However, the problem persists, and dhcpcd outputs the same error as above.

----------

## mike155

Your/etc/dhcpcd.conf looks good  :Smile: 

Dhcpcd 8.0.2 is pretty new. Could it be a bug? What happens if you go back to dhcpcd 7.2.3 (stable)?

----------

## bobby_tables

 *mike155 wrote:*   

> What happens if you go back to dhcpcd 7.2.3 (stable)?

 

That's it! I downgraded dhcpcd to 7.2.3 and no longer have an error.
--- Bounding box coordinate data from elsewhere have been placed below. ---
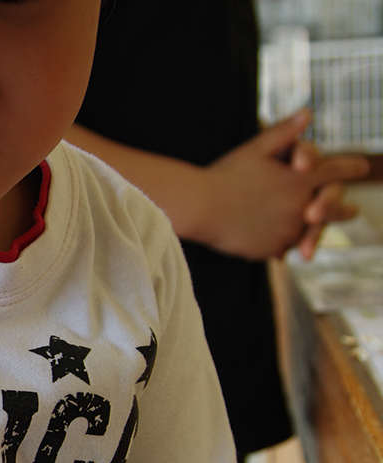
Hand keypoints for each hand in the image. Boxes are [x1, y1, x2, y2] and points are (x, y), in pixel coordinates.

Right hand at [197, 110, 368, 259]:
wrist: (200, 207)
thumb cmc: (224, 175)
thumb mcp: (255, 149)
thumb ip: (284, 132)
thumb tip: (307, 113)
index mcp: (301, 178)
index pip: (337, 171)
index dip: (351, 167)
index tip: (362, 168)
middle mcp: (301, 205)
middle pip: (333, 208)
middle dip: (342, 209)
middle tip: (352, 211)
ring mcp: (288, 230)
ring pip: (303, 231)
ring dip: (303, 229)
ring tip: (304, 231)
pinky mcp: (272, 249)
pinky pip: (282, 247)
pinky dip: (278, 242)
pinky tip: (268, 237)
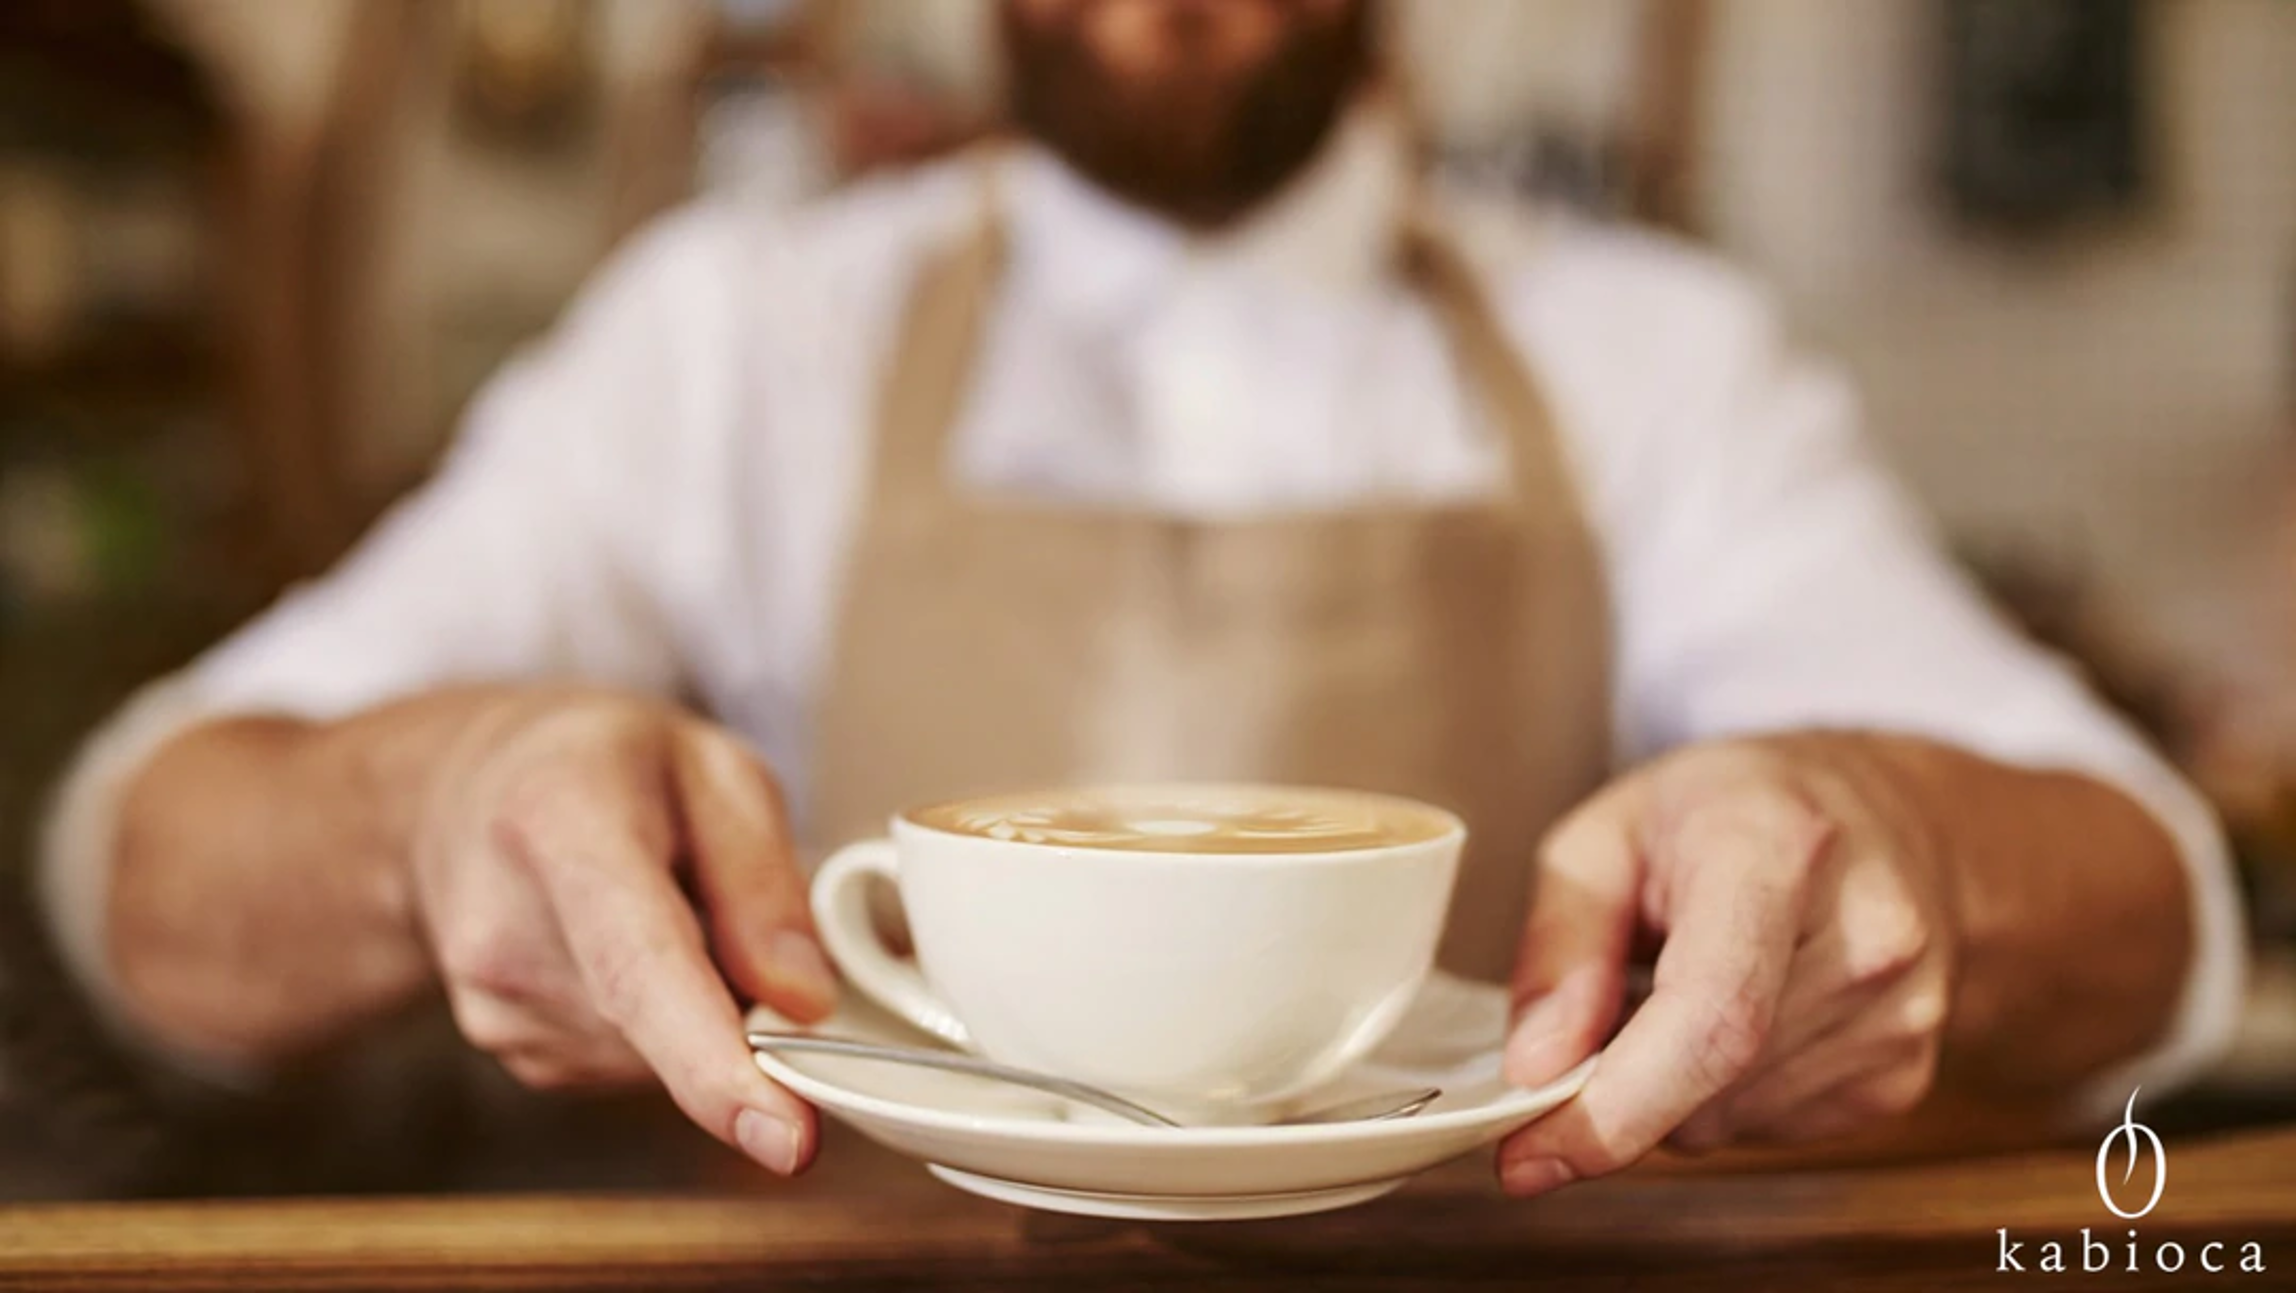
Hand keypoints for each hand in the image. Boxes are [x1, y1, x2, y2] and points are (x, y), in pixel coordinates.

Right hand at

I noticed that "dhcp_envoption 213: Operation not supported" is still among the outputs, but it should be a non-critical error.

I'll look into filing a bug tomorrow, and will add a link here once I do so.

Thanks again!

----------

## UberLord

This should be fixed in dhcpcd-8.0.2-r1?

Can you test it?

I'm planning on releasing dhcpcd-8.0.3 over the next few days and would love to know if it's now fixed or needs another look at!

----------

## UberLord

Actually, it might need this patch as well:

https://roy.marples.name/cgit/dhcpcd.git/commit/?id=469ba0eff1cf0fd65edfd3e7679273662b9673a2

Or try the dhcpcd-9999 ebuild.

----------

## bobby_tables

 *UberLord wrote:*   

> Actually, it might need this patch as well:
> 
> https://roy.marples.name/cgit/dhcpcd.git/commit/?id=469ba0eff1cf0fd65edfd3e7679273662b9673a2
> 
> Or try the dhcpcd-9999 ebuild.

 

Thank you for your work! I'm tracking the master branch currently (a09f60c2) and everything is working fine now.

Thanks again, looking forward to 8.0.3!

----------

## UberLord

dhcpcd-8.0.3 is now in portage  :Smile: 

----------